> _Activity_
Scan the records for the line containing "jednotlivé potraviny a anglicky říka". From there through the last line, write out each line exactly.

> _Dataset_
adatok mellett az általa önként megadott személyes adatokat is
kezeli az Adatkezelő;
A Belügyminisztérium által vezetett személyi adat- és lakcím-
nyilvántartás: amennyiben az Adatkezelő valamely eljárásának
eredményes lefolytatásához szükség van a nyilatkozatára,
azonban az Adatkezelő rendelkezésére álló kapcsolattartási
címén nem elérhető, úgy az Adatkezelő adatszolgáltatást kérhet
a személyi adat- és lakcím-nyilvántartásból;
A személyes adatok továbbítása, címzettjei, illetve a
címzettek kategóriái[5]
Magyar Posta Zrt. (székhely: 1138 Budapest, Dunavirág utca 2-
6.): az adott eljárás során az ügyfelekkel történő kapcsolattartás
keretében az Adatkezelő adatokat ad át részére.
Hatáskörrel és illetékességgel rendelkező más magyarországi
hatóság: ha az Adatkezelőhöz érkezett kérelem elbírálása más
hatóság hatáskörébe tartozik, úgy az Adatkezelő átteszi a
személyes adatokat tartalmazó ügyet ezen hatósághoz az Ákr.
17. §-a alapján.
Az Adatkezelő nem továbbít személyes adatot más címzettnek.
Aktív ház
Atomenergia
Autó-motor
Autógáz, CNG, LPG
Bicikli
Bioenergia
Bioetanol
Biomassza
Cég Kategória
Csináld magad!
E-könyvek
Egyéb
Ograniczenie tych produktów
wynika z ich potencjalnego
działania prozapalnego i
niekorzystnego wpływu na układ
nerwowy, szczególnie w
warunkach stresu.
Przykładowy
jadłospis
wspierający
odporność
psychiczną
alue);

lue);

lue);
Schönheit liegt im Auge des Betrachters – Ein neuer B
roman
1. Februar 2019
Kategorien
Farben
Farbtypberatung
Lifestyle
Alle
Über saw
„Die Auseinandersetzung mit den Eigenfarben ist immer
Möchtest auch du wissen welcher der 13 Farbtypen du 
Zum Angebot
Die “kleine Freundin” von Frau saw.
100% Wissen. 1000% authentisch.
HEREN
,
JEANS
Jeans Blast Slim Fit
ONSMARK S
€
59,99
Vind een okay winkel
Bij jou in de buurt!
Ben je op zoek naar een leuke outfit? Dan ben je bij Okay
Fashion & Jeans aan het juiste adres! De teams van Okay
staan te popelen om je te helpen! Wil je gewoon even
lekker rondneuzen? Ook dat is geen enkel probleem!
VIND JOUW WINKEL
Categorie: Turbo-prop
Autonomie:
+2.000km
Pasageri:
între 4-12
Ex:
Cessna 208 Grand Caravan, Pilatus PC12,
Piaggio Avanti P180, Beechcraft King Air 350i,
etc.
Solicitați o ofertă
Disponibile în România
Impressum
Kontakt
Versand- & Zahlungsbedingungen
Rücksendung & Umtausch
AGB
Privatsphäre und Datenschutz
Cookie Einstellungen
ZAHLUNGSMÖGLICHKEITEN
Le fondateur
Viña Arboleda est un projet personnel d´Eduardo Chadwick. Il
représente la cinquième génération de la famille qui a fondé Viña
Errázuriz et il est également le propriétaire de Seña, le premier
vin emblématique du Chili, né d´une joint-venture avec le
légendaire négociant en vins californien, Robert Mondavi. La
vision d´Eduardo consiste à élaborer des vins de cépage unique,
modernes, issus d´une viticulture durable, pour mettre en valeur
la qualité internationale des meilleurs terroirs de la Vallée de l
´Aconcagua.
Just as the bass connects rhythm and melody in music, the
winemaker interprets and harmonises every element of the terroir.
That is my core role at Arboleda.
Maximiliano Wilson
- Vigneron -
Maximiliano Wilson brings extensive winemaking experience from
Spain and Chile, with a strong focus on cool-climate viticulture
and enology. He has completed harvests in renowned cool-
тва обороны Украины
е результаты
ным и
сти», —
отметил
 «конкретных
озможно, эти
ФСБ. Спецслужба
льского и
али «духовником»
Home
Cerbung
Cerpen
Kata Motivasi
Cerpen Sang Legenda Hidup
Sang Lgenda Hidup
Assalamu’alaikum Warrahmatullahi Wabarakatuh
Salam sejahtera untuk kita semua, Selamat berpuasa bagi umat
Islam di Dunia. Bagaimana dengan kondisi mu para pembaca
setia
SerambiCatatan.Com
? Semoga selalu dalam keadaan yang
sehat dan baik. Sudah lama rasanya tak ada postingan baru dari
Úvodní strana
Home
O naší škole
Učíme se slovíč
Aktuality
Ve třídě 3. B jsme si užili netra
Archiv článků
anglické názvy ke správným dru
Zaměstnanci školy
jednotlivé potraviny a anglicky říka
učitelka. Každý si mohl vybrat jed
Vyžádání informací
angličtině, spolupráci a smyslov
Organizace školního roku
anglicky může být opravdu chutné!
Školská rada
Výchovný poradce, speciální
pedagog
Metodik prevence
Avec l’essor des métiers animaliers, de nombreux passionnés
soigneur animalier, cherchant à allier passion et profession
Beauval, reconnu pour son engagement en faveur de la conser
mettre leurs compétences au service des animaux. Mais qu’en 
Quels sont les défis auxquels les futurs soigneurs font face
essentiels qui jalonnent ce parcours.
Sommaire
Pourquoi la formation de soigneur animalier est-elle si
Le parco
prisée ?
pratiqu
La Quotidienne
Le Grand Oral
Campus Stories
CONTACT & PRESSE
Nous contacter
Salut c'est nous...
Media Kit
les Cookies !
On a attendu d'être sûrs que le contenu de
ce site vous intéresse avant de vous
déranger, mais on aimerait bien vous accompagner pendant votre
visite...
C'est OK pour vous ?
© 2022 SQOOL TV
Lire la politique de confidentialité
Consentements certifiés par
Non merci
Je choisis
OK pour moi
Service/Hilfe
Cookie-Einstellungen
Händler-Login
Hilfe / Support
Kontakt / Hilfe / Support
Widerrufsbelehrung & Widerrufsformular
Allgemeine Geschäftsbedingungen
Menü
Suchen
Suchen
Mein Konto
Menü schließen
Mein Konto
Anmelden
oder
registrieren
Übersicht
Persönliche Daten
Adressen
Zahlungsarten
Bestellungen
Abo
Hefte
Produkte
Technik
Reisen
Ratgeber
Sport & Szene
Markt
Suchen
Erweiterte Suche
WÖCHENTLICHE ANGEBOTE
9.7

> _Output for this task_
jednotlivé potraviny a anglicky říka
učitelka. Každý si mohl vybrat jed
Vyžádání informací
angličtině, spolupráci a smyslov
Organizace školního roku
anglicky může být opravdu chutné!
Školská rada
Výchovný poradce, speciální
pedagog
Metodik prevence
Avec l’essor des métiers animaliers, de nombreux passionnés
soigneur animalier, cherchant à allier passion et profession
Beauval, reconnu pour son engagement en faveur de la conser
mettre leurs compétences au service des animaux. Mais qu’en 
Quels sont les défis auxquels les futurs soigneurs font face
essentiels qui jalonnent ce parcours.
Sommaire
Pourquoi la formation de soigneur animalier est-elle si
Le parco
prisée ?
pratiqu
La Quotidienne
Le Grand Oral
Campus Stories
CONTACT & PRESSE
Nous contacter
Salut c'est nous...
Media Kit
les Cookies !
On a attendu d'être sûrs que le contenu de
ce site vous intéresse avant de vous
déranger, mais on aimerait bien vous accompagner pendant votre
visite...
C'est OK pour vous ?
© 2022 SQOOL TV
Lire la politique de confidentialité
Consentements certifiés par
Non merci
Je choisis
OK pour moi
Service/Hilfe
Cookie-Einstellungen
Händler-Login
Hilfe / Support
Kontakt / Hilfe / Support
Widerrufsbelehrung & Widerrufsformular
Allgemeine Geschäftsbedingungen
Menü
Suchen
Suchen
Mein Konto
Menü schließen
Mein Konto
Anmelden
oder
registrieren
Übersicht
Persönliche Daten
Adressen
Zahlungsarten
Bestellungen
Abo
Hefte
Produkte
Technik
Reisen
Ratgeber
Sport & Szene
Markt
Suchen
Erweiterte Suche
WÖCHENTLICHE ANGEBOTE
9.7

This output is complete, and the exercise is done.